Architectural Diagrams, Machine Lifecycle, and Home Lab Setup
Today's focus involved architectural work for Catacloud, implementing a machine lifecycle system, and setting up my home lab.
Architectural Diagrams and Documentation
I spent time on architectural diagrams for Catacloud, creating some decent documentation for the job scheduling system. There are a few areas that could be improved but is good enough. I'm content with its current design and have begun the implementation phase. This will take some time, but I aim to finish it within the next couple of days for deployment and testing.
Regarding work, I reviewed and finalized the documentation for the validation engine, making some minor code changes to align with it. I also added basic automatic validation for duplicate identifiers. I started looking into Apache Airflow but was quite drained by midday.
Remote Workstation and LLM Exploration
My remote workstation setup continues to work well. I was able to power on my machine remotely from the office using Home Assistant and run queries on the LLM. This remote access is highly convenient. The script I developed yesterday for power management is working as intended. Home Assistant keeps a history, showing how long the machine was online. Over the last 24h, it was on for approximately seven to eight hours across different segments. This automated power management is great as it prevents unnecessary electricity consumption if I forget to turn the workstation off.
I'm impressed with the gpt-oss:20b model; it meets all my needs. I also have the gemma3:27b model, which excels at image recognition.

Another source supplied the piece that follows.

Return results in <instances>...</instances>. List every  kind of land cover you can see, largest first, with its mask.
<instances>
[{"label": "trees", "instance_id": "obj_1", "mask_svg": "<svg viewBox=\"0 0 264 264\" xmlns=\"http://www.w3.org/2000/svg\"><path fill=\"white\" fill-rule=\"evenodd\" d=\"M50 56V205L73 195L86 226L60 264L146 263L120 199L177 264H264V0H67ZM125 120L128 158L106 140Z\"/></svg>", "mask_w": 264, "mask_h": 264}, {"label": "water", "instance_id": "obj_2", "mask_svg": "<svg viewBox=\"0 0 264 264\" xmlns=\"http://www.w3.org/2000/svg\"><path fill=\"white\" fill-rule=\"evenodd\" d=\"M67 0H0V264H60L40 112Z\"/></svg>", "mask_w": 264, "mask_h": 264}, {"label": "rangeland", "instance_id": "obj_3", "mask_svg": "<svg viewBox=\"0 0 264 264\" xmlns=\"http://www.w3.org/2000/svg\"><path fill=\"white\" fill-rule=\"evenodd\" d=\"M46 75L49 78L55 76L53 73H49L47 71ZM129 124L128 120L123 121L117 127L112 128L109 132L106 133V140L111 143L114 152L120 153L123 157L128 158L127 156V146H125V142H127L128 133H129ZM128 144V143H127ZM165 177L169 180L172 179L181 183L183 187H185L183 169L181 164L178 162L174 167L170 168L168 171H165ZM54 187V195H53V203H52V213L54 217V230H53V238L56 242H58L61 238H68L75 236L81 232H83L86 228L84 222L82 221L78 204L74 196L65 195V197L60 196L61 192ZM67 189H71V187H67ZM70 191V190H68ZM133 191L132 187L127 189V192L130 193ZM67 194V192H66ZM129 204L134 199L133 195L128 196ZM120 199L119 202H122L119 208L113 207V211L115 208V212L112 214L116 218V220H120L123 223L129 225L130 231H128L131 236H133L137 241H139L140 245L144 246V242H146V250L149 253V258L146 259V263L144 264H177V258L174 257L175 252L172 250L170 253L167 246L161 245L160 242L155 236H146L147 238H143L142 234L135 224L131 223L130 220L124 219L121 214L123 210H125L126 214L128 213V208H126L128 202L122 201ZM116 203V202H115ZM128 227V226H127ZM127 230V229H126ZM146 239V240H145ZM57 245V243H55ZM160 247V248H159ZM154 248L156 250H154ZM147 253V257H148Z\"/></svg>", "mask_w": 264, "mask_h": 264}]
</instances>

Today, I experimented by giving gpt-oss:20b a command to create a prompt for extracting styles from an image. I then used Gemma 3 with that prompt and several images, and it successfully extracted various stylings. I particularly appreciate how it provides insights into its identification process, often revealing influences that I wouldn't have known otherwise. This learning aspect is very cool and useful.
MNT Reform Cleaning and Future Home Lab Plans
I cleaned my MNT Reform today. I noticed a small, unmarked key with three dots that I don't know the purpose of, but I assume it can be mapped to anything. My daughter joined me in taking off and cleaning all the keys and the board underneath, then putting them back. It was a good practice for both of us, especially for her learning letters.
In the next few days, I plan to set up my Raspberry Pi 5 in my home lab rack to act as a reverse proxy, moving all existing proxies from TrueNAS to it. I will also add a local DNS server to ensure that traffic for my local servers (like my music server) stays within the local network, as currently it might be leaving the network unnecessarily. I might also use the Raspberry Pi as a bastion host. I've been considering this for a while. The Raspberry Pi 5, with its 8GB of RAM, is capable of running various applications, I'm thinking bookmarks, my personal site the proxy server and dns and maybe some other bits and bobs as they arrive.
Another area I want to explore is adding a headless Steam installation to my desktop environment. This would allow me to stream and play games from other computers, as my MNT Reform (ARM64) isn't ideal for gaming.